Maia fell back, clutching her jaw, and Kasper dove into the fray, groping around in the bouncing spray of stones until he emerged clutching something in his fist. When Dan pulled Maia clear of the debris, she was trying—and failing—to tell him something.
“She has lost a tooth,” Sofie reported, barely able to keep the glee out of her voice. “This is why I do not like the mermaids.”
Kasper held the bloody tooth aloft, and Maia grimaced. One of her bottom teeth was missing, and there was blood smeared across her face.
“Are you all right?” Laura asked, but Maia nodded, waving them forward.
“Come on,” said Dan, urging them all through the break in the mermaid line before the other mermaids—whirling even more furiously now—closed the gap. Kasper was already through, kicking at a strange-looking crocodile with long snapping jaws.
“This way,” said a voice in Laura’s ear, and she was startled to see Mercury there in the street, steering her by the elbow.
“Why aren’t you flying?” she asked him. Above the fray seemed a much better option than this wild obstacle course along the Via dei Fori Imperiali.
“Now it is too dangerous,” he said, jerking his head toward the sky. Dozens of birds were circling—crows, seagulls, starlings, blackbirds; their squawks and cries were audible even over the screams and roars, amid crashes of stone and popping gunshots, down here on the street. A nymph hurled herself at Laura and tore the pocket off her dress. Laura stagge
red back, clutching her ripped dress in horror. Thankfully, the waistband—and its chewing-gum buckle—was still intact.

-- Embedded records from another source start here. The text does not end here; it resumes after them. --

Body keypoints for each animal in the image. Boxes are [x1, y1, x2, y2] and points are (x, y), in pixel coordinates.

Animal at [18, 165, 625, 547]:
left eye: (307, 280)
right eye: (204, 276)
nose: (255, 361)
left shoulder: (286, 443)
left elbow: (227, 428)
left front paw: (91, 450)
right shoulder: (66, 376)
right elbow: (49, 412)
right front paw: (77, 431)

“She’s looking for the star sapphires,” Maia told Laura, then shouted to the others. “Everyone, over here!”
Maia, Sofie, Kasper, and Dan formed a protective circle around Laura, and Mercury stayed by her side. The group walked on, managing to keep together and to avoid any major incident, though Kasper’s legs were both bleeding from his encounter with the crocodile, and Dan was rubbing his arm: He’d been walloped in the elbow by another nymph trying to grab Laura’s dress. Progress was slow with so many of them limping, especially with the bees swarming them and, for one terrifying moment, Kasper’s abandoned horse charging toward them—stopped only by a police van reversing into its path.

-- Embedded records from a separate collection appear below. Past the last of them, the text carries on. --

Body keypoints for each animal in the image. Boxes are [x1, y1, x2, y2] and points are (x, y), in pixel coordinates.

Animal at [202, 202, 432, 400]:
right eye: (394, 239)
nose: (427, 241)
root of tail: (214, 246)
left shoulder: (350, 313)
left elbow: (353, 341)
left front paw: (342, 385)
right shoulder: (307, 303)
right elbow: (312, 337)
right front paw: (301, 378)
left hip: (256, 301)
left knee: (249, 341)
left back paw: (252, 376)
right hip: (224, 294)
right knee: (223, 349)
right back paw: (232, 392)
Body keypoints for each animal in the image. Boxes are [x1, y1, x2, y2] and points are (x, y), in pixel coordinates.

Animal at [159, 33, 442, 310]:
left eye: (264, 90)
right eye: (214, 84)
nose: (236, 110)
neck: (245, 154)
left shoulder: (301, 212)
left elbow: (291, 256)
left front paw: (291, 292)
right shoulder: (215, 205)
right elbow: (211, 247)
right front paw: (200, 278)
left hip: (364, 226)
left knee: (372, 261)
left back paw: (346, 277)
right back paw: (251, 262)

The huge marble monument on Piazza Venezia, usually as stately as an oversized wedding cake, was another field of battle today. Its statues of Winged Victories were hurling broken-off pieces of columns at anyone passing, and the bronze horses galloped headlong down the flights of stairs, chariots bouncing behind them. Laura was speechless, but also, somehow, entranced by the ludicrous spectacle of it all.
Mercury directed their group down small streets, where lion-head doorknobs snapped at them. Sofie had to use a trash can to smash a persistent bull door knocker into smithereens, just as it was about to lunge at Kasper. It would be a miracle if they reached the Pantheon, Laura thought. It would be a miracle if the Pantheon was still intact.
In the Piazza della Minerva, outside the “elephant church,” the elephant still stood on its plinth. But it was trumpeting and tossing its head, the obelisk on its back shaking from side to side. As they passed, the elephant gave an almighty bellow, and tossed the obelisk aside as though it were an annoying fly. The obelisk cracked and scattered over the ground, and they had to run to avoid getting hit by the debris. Laura could only hope the elephant wouldn’t come charging after them.